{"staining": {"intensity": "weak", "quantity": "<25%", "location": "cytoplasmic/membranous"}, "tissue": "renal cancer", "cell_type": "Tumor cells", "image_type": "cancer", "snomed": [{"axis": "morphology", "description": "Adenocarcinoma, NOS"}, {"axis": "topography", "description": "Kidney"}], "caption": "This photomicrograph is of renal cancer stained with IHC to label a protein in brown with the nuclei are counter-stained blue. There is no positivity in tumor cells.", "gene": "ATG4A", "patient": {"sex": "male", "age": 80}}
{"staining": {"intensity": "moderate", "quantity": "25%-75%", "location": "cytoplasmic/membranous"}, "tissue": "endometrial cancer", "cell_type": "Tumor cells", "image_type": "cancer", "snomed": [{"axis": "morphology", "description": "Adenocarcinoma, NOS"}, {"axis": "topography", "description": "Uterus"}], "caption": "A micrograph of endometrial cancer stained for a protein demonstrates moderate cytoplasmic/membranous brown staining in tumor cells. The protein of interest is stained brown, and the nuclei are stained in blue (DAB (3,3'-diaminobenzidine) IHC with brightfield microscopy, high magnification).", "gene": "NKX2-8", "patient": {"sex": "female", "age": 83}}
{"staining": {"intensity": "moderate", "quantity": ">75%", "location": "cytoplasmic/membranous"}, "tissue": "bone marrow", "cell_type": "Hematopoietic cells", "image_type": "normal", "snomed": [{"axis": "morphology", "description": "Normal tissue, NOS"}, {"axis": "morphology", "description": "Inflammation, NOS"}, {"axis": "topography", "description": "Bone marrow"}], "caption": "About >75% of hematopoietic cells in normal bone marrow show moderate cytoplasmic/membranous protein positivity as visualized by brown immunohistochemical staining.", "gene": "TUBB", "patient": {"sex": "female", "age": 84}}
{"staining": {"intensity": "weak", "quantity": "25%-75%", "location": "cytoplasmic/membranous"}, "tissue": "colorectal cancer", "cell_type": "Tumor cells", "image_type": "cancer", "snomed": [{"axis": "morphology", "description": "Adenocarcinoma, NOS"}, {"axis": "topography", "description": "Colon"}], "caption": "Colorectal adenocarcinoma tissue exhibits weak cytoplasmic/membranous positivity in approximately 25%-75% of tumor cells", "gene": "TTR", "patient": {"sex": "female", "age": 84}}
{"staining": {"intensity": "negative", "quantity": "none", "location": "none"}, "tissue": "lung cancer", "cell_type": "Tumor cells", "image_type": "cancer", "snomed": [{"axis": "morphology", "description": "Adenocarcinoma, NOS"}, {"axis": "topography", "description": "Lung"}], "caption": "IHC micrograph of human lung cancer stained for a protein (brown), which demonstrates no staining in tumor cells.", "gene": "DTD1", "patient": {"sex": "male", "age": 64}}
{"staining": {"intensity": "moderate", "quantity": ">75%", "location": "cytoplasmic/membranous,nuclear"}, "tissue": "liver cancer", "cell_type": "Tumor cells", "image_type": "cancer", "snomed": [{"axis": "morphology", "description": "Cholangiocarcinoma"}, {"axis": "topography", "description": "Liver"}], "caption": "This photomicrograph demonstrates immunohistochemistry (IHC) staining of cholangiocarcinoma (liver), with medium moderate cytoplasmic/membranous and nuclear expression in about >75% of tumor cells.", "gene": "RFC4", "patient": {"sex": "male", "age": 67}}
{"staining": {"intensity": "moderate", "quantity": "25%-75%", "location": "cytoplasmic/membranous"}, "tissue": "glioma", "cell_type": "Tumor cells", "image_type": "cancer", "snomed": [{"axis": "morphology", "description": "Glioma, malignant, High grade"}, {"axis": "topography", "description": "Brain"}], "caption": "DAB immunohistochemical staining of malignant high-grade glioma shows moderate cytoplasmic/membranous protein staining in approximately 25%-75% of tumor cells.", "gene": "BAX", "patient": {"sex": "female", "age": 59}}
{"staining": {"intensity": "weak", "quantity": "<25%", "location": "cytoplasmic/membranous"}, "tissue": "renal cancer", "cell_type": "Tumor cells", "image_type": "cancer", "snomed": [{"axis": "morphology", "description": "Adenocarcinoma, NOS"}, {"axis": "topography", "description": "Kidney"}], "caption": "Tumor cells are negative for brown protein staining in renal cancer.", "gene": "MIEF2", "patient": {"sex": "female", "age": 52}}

= = =

Action item: Up to and including the line that contains "adenocarcinoma tissue exhibits", output the records above exactly, beginning with their first line.

Reply:
{"staining": {"intensity": "weak", "quantity": "<25%", "location": "cytoplasmic/membranous"}, "tissue": "renal cancer", "cell_type": "Tumor cells", "image_type": "cancer", "snomed": [{"axis": "morphology", "description": "Adenocarcinoma, NOS"}, {"axis": "topography", "description": "Kidney"}], "caption": "This photomicrograph is of renal cancer stained with IHC to label a protein in brown with the nuclei are counter-stained blue. There is no positivity in tumor cells.", "gene": "ATG4A", "patient": {"sex": "male", "age": 80}}
{"staining": {"intensity": "moderate", "quantity": "25%-75%", "location": "cytoplasmic/membranous"}, "tissue": "endometrial cancer", "cell_type": "Tumor cells", "image_type": "cancer", "snomed": [{"axis": "morphology", "description": "Adenocarcinoma, NOS"}, {"axis": "topography", "description": "Uterus"}], "caption": "A micrograph of endometrial cancer stained for a protein demonstrates moderate cytoplasmic/membranous brown staining in tumor cells. The protein of interest is stained brown, and the nuclei are stained in blue (DAB (3,3'-diaminobenzidine) IHC with brightfield microscopy, high magnification).", "gene": "NKX2-8", "patient": {"sex": "female", "age": 83}}
{"staining": {"intensity": "moderate", "quantity": ">75%", "location": "cytoplasmic/membranous"}, "tissue": "bone marrow", "cell_type": "Hematopoietic cells", "image_type": "normal", "snomed": [{"axis": "morphology", "description": "Normal tissue, NOS"}, {"axis": "morphology", "description": "Inflammation, NOS"}, {"axis": "topography", "description": "Bone marrow"}], "caption": "About >75% of hematopoietic cells in normal bone marrow show moderate cytoplasmic/membranous protein positivity as visualized by brown immunohistochemical staining.", "gene": "TUBB", "patient": {"sex": "female", "age": 84}}
{"staining": {"intensity": "weak", "quantity": "25%-75%", "location": "cytoplasmic/membranous"}, "tissue": "colorectal cancer", "cell_type": "Tumor cells", "image_type": "cancer", "snomed": [{"axis": "morphology", "description": "Adenocarcinoma, NOS"}, {"axis": "topography", "description": "Colon"}], "caption": "Colorectal adenocarcinoma tissue exhibits weak cytoplasmic/membranous positivity in approximately 25%-75% of tumor cells", "gene": "TTR", "patient": {"sex": "female", "age": 84}}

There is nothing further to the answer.